Jim has generously shared numerous screens that produce high returns. Successful screening criteria include things such as ROE, revenue growth and P/E. The common denominator in all of these backtests is screening for the top few percent of stocks in the database using the given criterion. Table 7.2 in “The Little Book That Beats the Market” shows the returns by decile of 2500 stocks as ranked by the magic formula, a screen that used two criteria, one for profitability (return on invested capital) and one for cheapness (earnings yield). The returns were:
top decile, 17.9%
2nd decile, 15.6%
3rd, 14.9%
4th, 14.2%
5th, 14.1%
6th, 12.7%
7th, 11.3%
8th, 10.1%
9th, 5.2%
bottom decile, 2.5%
median, 13.1%
S&P 500, 12.4%
Simply by screening for the top 10% by the selected criteria, the return increased 5 percentage points relative to the median. If one plots these returns by decile and extrapolates to the top 5%, the implied return is 6% above the median.
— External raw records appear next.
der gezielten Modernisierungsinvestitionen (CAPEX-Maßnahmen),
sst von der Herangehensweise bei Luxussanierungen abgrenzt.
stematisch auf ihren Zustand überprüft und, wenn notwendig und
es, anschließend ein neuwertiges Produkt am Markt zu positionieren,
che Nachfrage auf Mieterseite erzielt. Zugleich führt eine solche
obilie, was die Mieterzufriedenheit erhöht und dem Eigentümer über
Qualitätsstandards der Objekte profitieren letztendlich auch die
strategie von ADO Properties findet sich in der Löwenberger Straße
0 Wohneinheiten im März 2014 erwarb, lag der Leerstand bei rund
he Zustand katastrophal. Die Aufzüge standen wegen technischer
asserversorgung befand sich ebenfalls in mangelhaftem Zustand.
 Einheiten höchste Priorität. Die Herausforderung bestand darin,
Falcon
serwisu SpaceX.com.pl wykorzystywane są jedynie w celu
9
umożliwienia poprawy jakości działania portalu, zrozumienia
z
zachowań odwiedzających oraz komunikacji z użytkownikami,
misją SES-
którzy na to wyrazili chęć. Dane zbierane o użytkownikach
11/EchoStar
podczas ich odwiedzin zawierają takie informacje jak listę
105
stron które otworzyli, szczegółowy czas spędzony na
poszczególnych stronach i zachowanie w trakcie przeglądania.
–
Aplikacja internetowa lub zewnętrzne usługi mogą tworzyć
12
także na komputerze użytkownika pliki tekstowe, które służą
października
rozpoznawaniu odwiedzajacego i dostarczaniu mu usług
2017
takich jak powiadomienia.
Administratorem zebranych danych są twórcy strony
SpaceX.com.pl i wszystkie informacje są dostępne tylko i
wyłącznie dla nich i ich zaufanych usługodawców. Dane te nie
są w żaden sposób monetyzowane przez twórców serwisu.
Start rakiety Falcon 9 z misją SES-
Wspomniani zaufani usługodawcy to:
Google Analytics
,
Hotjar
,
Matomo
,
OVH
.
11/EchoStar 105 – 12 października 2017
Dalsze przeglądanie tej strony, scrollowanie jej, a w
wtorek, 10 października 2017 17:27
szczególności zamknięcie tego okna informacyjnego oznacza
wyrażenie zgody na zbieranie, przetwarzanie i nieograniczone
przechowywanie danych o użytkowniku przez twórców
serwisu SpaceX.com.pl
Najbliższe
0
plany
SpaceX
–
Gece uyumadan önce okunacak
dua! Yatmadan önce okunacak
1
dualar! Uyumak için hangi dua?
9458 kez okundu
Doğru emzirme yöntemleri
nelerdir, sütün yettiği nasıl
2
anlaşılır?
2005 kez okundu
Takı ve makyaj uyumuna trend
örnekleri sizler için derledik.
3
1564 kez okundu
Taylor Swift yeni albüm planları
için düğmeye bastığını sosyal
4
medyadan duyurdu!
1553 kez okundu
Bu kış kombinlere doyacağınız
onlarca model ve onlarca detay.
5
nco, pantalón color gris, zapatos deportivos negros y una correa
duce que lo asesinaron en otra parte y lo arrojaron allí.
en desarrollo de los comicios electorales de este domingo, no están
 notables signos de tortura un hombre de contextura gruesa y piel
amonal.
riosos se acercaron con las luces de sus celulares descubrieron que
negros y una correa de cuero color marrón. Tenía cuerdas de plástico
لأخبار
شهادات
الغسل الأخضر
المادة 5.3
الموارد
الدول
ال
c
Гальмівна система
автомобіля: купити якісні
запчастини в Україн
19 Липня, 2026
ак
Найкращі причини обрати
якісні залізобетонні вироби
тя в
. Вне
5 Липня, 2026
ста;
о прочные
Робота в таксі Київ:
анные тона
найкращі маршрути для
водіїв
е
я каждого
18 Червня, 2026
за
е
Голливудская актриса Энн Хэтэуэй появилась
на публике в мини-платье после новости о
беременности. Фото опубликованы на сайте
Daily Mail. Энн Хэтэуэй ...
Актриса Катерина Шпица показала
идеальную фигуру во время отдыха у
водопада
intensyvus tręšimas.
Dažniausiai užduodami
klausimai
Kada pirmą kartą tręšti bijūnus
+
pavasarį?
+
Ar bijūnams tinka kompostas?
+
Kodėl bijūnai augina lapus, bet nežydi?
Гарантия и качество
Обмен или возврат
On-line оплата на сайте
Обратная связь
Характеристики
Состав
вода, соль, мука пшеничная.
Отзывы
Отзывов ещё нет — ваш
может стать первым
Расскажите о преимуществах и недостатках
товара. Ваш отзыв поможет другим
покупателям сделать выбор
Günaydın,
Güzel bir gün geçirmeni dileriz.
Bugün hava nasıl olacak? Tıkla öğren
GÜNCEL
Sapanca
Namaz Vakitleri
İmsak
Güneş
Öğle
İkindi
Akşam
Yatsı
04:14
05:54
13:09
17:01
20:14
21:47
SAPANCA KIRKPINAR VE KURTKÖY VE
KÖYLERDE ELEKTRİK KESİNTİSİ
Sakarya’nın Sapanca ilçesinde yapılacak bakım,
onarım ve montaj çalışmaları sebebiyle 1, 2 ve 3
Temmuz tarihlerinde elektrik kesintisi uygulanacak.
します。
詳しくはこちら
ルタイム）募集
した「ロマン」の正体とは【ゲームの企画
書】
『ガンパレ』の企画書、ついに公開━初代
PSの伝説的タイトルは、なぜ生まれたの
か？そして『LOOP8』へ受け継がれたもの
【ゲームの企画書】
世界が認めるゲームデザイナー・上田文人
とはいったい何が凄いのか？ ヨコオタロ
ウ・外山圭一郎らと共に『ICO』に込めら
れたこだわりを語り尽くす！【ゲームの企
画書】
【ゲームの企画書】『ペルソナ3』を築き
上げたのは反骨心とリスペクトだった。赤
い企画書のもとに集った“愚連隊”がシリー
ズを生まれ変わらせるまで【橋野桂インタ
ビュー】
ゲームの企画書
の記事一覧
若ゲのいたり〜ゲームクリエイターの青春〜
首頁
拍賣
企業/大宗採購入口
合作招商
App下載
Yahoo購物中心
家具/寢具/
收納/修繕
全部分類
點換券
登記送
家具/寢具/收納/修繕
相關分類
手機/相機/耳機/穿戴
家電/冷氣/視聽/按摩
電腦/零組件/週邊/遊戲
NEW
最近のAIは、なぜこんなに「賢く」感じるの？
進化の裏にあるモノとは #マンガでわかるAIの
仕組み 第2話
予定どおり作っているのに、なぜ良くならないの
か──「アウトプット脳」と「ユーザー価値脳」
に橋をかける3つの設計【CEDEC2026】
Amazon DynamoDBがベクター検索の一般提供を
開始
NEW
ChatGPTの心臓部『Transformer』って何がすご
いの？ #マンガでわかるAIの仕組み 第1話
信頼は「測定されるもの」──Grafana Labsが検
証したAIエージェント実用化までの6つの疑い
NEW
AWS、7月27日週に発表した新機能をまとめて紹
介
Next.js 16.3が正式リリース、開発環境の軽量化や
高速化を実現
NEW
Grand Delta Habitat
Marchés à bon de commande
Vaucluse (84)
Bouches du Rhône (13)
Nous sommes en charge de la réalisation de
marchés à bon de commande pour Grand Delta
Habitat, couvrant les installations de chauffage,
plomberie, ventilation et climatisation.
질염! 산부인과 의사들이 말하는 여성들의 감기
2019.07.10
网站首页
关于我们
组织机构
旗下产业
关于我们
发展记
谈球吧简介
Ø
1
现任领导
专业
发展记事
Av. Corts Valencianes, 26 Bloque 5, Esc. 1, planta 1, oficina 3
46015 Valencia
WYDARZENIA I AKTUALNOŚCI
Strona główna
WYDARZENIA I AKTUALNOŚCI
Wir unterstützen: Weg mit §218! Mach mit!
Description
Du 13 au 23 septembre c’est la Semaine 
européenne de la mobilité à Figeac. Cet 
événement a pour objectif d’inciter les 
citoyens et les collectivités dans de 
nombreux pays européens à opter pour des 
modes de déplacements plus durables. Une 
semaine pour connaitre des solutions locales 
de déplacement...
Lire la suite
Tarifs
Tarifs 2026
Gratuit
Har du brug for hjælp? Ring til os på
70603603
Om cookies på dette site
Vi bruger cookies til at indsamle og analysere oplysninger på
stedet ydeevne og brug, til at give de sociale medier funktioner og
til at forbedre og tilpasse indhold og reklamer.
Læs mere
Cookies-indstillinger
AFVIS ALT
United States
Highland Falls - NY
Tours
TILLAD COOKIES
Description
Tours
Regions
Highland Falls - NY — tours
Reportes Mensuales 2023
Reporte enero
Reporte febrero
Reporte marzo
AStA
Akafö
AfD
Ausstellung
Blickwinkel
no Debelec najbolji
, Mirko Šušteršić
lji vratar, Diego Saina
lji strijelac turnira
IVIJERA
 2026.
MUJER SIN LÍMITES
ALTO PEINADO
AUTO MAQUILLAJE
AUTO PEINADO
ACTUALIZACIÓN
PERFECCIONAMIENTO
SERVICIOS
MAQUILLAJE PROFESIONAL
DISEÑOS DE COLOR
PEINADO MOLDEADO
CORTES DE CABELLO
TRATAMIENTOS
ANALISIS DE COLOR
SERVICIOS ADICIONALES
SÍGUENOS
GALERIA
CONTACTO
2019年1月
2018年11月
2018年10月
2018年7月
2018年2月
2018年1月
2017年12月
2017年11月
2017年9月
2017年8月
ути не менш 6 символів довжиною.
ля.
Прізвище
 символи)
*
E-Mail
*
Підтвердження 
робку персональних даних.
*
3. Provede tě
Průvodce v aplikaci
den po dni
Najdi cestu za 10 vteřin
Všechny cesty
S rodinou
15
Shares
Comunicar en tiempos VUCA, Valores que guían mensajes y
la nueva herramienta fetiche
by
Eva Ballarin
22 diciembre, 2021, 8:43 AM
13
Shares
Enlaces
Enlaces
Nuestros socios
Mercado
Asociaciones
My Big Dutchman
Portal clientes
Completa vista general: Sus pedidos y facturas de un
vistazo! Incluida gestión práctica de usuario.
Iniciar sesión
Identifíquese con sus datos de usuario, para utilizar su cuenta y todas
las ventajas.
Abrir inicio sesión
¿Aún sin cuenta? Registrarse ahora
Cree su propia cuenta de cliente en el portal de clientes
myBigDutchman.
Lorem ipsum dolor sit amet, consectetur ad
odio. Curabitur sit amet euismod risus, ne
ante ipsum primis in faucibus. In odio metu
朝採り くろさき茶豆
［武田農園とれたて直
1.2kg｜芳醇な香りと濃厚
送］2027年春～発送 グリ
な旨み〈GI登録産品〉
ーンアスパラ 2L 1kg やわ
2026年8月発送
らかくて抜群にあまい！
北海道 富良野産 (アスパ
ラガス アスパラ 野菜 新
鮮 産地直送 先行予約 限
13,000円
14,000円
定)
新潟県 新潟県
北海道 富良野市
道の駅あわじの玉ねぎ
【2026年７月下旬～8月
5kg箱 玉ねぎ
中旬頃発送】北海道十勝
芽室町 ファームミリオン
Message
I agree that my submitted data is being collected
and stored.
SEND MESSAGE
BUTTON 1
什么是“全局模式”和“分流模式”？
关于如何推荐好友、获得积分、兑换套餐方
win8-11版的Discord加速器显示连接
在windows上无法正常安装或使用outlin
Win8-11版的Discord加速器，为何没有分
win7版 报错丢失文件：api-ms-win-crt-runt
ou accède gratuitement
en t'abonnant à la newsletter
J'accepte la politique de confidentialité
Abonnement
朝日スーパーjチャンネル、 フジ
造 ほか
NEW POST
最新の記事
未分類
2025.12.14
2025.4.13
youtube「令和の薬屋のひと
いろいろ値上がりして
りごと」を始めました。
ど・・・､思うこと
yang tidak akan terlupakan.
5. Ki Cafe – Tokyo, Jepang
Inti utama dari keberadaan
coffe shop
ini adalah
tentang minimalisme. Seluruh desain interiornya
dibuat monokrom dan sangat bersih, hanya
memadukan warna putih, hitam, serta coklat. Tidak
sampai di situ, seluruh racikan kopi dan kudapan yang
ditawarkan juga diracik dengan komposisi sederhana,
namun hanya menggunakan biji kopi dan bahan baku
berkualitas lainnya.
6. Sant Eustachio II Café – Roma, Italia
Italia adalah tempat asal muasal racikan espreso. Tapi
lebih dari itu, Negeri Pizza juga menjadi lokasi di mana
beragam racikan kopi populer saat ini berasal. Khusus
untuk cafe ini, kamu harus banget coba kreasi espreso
I’m really just stating the obvious, but the basic trick is to select one or more criteria upon which return logically depends, and then to buy the stocks in the top 5% or 10%. In mechanical investing one generally buys all the stocks that pass the screen, but it’s not absolutely necessary to do so. One can start with a universe of, say, the largest 2000 stocks by market cap, and then screen by one or more criteria to get the top 100 stocks (5% of the universe), and then choose the 25 that one likes the most after applying other criteria such as quality of product or service, market share, debt/equity or what have you. The important thing is to stay within the top 5% to 10% by one’s primary criteria.
Three criteria that work well are (1) some measure of profitability (such as 5-year average ROE or ROA), (2) some measure of growth (such as 5-year average revenue growth) and (3) some measure of cheapness (such as normalized earnings yield), but as Jim has shown us, using a single criterion works very well.
Like I say, I’m just restating what others have already shown, but such screens are useful. They generally turn up some good companies, such as Alphabet.